2 – In the most recent quarter, Azure revenue increased 89%.
Headlines about Microsoft stock tend to focus on the company’s cloud business and the fact that CEO Satya Nadella has so impressively turned the legacy tech company into a successful cloud play. But don’t just take our word for it. In the most recent earnings report, the number that stood heads and shoulders above the others was year-over-year sales growth for Microsoft Azure, the company’s cloud computing service. That growth helped bring revenue for the cloud segment to nearly the same level as the company’s well-established business products segment, which includes things like Office 365 and LinkedIn.
3 – Nadella recently sold one-third of his shares.
With Microsoft at a new high, perhaps it shouldn’t be surprising that CEO Nadella wanted to pocket some of that coin. But it still makes investors a little nervous whenever a visible executive makes such a move. Nadella sold 30% of his shares earlier this month, netting over $35 million in the process. A spokesperson for the company told CNBC that the sale was made for “personal financial” reasons and, at the risk of sounding naive, I believe it. There are a myriad of reasons Nadella could have chosen to make such a move. With all fundamentals looking solid, I wouldn’t read too much into it.

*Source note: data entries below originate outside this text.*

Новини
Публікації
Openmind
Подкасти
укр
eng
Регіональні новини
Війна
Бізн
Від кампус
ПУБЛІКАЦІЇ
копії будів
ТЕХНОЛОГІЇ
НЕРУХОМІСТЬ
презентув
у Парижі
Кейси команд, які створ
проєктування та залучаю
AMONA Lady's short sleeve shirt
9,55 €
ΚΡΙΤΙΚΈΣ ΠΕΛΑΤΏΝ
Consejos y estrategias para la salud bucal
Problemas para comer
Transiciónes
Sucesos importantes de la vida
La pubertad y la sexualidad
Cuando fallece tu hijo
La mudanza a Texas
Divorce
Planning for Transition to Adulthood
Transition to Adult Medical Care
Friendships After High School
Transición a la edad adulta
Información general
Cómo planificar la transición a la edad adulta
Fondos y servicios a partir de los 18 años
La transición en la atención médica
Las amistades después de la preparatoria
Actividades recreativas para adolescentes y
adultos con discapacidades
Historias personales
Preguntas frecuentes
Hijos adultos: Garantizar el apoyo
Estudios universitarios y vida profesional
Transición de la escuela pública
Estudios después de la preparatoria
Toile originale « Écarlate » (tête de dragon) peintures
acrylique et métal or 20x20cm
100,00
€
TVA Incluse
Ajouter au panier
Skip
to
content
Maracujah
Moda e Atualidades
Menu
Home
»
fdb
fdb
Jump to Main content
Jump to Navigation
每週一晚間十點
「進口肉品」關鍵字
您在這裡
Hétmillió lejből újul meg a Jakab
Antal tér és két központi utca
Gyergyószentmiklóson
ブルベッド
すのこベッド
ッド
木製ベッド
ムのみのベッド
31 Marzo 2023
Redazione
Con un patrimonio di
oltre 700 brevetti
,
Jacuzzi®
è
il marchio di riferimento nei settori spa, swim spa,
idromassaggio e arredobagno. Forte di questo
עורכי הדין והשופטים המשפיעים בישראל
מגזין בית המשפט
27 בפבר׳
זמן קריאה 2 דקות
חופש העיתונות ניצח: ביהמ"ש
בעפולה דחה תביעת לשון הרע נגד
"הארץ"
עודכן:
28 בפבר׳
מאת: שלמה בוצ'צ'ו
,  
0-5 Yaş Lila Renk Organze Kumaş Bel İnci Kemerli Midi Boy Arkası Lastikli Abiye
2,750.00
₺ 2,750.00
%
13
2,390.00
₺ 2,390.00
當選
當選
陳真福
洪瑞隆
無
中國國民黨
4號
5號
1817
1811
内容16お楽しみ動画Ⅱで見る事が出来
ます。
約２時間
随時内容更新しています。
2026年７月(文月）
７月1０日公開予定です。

The Bottom Line for MSFT Stock
All in all, Microsoft stock continues to look solid, with a growing cloud business, decent dividend, and double-digit growth. These metrics, by and large, support a story of continued growth for the big-name tech company, though savvy investors will keep checking in on them regularly.
As of this writing, Robert Martin did not hold a position in any of the aforementioned securities.